* [PROBLEM TO SOLVE]:
Extract the text of every entry below, reproducing each line verbatim and in its original order.

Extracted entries
--
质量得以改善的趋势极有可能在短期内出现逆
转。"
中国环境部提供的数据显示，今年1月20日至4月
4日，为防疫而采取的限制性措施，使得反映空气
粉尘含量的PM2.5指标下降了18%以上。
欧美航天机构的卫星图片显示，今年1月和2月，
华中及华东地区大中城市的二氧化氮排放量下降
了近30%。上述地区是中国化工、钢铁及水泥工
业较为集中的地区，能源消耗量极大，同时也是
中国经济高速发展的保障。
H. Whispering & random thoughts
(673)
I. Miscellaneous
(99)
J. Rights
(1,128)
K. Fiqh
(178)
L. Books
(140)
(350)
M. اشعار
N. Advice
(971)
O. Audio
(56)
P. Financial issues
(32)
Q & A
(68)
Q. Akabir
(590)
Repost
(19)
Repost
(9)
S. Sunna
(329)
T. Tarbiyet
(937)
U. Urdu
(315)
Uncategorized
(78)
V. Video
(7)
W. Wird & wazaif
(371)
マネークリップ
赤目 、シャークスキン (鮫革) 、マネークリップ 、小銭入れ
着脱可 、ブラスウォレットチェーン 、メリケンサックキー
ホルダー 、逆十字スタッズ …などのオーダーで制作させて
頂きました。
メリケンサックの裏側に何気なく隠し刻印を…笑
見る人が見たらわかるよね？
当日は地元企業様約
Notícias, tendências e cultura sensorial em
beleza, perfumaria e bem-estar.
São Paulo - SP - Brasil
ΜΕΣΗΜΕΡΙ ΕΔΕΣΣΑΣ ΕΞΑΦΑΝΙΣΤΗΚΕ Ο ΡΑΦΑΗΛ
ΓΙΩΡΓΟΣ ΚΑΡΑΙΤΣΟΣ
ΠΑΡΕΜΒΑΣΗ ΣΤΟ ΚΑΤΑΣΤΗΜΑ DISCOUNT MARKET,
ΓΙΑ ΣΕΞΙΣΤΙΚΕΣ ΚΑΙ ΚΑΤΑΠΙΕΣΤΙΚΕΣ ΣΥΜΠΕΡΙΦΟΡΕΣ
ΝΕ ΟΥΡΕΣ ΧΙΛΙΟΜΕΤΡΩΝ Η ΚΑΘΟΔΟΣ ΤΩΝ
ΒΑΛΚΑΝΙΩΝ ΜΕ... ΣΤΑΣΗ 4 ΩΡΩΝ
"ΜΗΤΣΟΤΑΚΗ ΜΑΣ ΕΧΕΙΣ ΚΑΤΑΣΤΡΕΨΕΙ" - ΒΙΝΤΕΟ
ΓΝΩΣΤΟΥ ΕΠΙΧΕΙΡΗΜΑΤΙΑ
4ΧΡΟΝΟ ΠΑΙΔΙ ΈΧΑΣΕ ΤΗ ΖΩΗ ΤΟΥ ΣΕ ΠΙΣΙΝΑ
--
* [ANSWER BOX]:
质量得以改善的趋势极有可能在短期内出现逆
转。"
中国环境部提供的数据显示，今年1月20日至4月
4日，为防疫而采取的限制性措施，使得反映空气
粉尘含量的PM2.5指标下降了18%以上。
欧美航天机构的卫星图片显示，今年1月和2月，
华中及华东地区大中城市的二氧化氮排放量下降
了近30%。上述地区是中国化工、钢铁及水泥工
业较为集中的地区，能源消耗量极大，同时也是
中国经济高速发展的保障。
H. Whispering & random thoughts
(673)
I. Miscellaneous
(99)
J. Rights
(1,128)
K. Fiqh
(178)
L. Books
(140)
(350)
M. اشعار
N. Advice
(971)
O. Audio
(56)
P. Financial issues
(32)
Q & A
(68)
Q. Akabir
(590)
Repost
(19)
Repost
(9)
S. Sunna
(329)
T. Tarbiyet
(937)
U. Urdu
(315)
Uncategorized
(78)
V. Video
(7)
W. Wird & wazaif
(371)
マネークリップ
赤目 、シャークスキン (鮫革) 、マネークリップ 、小銭入れ
着脱可 、ブラスウォレットチェーン 、メリケンサックキー
ホルダー 、逆十字スタッズ …などのオーダーで制作させて
頂きました。
メリケンサックの裏側に何気なく隠し刻印を…笑
見る人が見たらわかるよね？
当日は地元企業様約
Notícias, tendências e cultura sensorial em
beleza, perfumaria e bem-estar.
São Paulo - SP - Brasil
ΜΕΣΗΜΕΡΙ ΕΔΕΣΣΑΣ ΕΞΑΦΑΝΙΣΤΗΚΕ Ο ΡΑΦΑΗΛ
ΓΙΩΡΓΟΣ ΚΑΡΑΙΤΣΟΣ
ΠΑΡΕΜΒΑΣΗ ΣΤΟ ΚΑΤΑΣΤΗΜΑ DISCOUNT MARKET,
ΓΙΑ ΣΕΞΙΣΤΙΚΕΣ ΚΑΙ ΚΑΤΑΠΙΕΣΤΙΚΕΣ ΣΥΜΠΕΡΙΦΟΡΕΣ
ΝΕ ΟΥΡΕΣ ΧΙΛΙΟΜΕΤΡΩΝ Η ΚΑΘΟΔΟΣ ΤΩΝ
ΒΑΛΚΑΝΙΩΝ ΜΕ... ΣΤΑΣΗ 4 ΩΡΩΝ
"ΜΗΤΣΟΤΑΚΗ ΜΑΣ ΕΧΕΙΣ ΚΑΤΑΣΤΡΕΨΕΙ" - ΒΙΝΤΕΟ
ΓΝΩΣΤΟΥ ΕΠΙΧΕΙΡΗΜΑΤΙΑ
4ΧΡΟΝΟ ΠΑΙΔΙ ΈΧΑΣΕ ΤΗ ΖΩΗ ΤΟΥ ΣΕ ΠΙΣΙΝΑ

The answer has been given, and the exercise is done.